_Required action_:
The material below holds a span beginning at the line with "the point at which users" and ending at the line with "and more comfortable". Quote that span exactly, both ends included, and only that span.

_Given entries_:
==================================================

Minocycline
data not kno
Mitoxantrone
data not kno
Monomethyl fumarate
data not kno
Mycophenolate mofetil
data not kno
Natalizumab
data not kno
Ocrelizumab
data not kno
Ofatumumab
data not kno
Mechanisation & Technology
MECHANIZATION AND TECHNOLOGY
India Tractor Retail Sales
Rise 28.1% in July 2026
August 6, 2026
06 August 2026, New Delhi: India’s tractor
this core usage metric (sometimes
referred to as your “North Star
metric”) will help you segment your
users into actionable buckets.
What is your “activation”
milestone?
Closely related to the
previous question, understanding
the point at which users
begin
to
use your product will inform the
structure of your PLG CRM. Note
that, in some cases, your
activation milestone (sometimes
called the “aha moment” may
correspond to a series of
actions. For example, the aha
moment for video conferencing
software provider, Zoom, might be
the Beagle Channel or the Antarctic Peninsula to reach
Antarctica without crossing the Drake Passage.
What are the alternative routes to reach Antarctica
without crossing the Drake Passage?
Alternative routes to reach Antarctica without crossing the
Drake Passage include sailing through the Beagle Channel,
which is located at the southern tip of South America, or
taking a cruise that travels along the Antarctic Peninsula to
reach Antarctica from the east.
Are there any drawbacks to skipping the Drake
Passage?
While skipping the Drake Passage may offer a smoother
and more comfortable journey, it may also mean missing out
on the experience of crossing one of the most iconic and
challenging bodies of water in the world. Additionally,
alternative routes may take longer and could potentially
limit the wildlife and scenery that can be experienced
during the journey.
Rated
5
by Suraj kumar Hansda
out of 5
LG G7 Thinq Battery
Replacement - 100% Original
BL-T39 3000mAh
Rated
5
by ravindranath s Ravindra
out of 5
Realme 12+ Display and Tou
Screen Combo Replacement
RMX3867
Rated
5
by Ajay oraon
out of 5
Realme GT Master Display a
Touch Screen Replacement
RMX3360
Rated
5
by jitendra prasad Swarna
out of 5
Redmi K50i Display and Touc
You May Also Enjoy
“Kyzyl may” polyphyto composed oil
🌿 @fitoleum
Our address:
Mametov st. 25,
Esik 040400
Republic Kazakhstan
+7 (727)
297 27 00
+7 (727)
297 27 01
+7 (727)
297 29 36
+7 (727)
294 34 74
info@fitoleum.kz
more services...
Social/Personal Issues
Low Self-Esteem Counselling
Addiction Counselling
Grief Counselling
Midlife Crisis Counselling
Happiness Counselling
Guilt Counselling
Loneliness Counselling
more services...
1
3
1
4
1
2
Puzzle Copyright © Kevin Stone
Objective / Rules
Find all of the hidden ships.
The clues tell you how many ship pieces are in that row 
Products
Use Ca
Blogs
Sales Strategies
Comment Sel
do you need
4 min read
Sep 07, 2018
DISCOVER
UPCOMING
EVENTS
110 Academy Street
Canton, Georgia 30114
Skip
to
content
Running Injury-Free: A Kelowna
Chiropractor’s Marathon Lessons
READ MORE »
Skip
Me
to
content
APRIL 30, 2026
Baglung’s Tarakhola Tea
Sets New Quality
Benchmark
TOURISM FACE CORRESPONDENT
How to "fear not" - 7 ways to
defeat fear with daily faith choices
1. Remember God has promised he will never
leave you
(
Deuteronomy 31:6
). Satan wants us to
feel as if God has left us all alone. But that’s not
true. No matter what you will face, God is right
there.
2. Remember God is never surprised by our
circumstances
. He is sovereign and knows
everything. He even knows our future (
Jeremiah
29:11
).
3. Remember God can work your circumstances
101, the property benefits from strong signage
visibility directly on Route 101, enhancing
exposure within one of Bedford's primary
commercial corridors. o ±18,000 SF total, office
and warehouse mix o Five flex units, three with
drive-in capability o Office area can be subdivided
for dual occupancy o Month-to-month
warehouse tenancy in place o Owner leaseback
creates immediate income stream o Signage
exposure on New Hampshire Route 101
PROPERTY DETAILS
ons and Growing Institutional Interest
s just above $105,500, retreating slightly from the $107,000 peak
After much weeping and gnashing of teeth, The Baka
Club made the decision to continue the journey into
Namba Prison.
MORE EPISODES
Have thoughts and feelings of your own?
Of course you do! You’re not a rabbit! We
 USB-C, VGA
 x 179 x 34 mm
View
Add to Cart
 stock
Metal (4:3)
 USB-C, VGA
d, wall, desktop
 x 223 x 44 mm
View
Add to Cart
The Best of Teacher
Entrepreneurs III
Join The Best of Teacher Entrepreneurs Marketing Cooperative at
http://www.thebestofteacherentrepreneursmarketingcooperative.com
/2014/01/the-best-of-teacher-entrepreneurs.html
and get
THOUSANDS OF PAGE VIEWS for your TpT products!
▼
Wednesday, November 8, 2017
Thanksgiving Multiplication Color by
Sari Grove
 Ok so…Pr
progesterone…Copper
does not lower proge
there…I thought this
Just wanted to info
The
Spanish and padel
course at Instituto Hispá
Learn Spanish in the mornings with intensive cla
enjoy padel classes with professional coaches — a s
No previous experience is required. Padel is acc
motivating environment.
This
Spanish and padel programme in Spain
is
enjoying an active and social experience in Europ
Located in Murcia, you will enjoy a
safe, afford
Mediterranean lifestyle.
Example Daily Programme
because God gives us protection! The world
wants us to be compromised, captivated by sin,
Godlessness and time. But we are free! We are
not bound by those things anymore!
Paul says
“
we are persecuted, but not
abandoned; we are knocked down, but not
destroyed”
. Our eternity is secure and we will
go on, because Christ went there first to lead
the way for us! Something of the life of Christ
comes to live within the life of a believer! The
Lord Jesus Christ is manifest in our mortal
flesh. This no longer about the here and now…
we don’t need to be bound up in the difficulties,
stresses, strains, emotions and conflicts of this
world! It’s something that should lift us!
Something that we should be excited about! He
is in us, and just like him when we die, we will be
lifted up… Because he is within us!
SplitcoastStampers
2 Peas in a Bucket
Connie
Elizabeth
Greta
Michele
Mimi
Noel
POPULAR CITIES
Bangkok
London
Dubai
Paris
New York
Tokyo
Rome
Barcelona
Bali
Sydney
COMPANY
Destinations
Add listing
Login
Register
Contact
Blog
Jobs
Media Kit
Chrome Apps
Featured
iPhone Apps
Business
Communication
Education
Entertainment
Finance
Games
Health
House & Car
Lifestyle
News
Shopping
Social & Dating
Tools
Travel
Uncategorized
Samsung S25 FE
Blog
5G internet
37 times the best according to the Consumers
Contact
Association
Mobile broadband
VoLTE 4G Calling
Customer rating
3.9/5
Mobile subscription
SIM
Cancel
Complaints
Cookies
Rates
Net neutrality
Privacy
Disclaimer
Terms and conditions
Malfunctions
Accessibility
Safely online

==================================================

_Answer for the task_:
the point at which users
begin
to
use your product will inform the
structure of your PLG CRM. Note
that, in some cases, your
activation milestone (sometimes
called the “aha moment” may
correspond to a series of
actions. For example, the aha
moment for video conferencing
software provider, Zoom, might be
the Beagle Channel or the Antarctic Peninsula to reach
Antarctica without crossing the Drake Passage.
What are the alternative routes to reach Antarctica
without crossing the Drake Passage?
Alternative routes to reach Antarctica without crossing the
Drake Passage include sailing through the Beagle Channel,
which is located at the southern tip of South America, or
taking a cruise that travels along the Antarctic Peninsula to
reach Antarctica from the east.
Are there any drawbacks to skipping the Drake
Passage?
While skipping the Drake Passage may offer a smoother
and more comfortable journey, it may also mean missing out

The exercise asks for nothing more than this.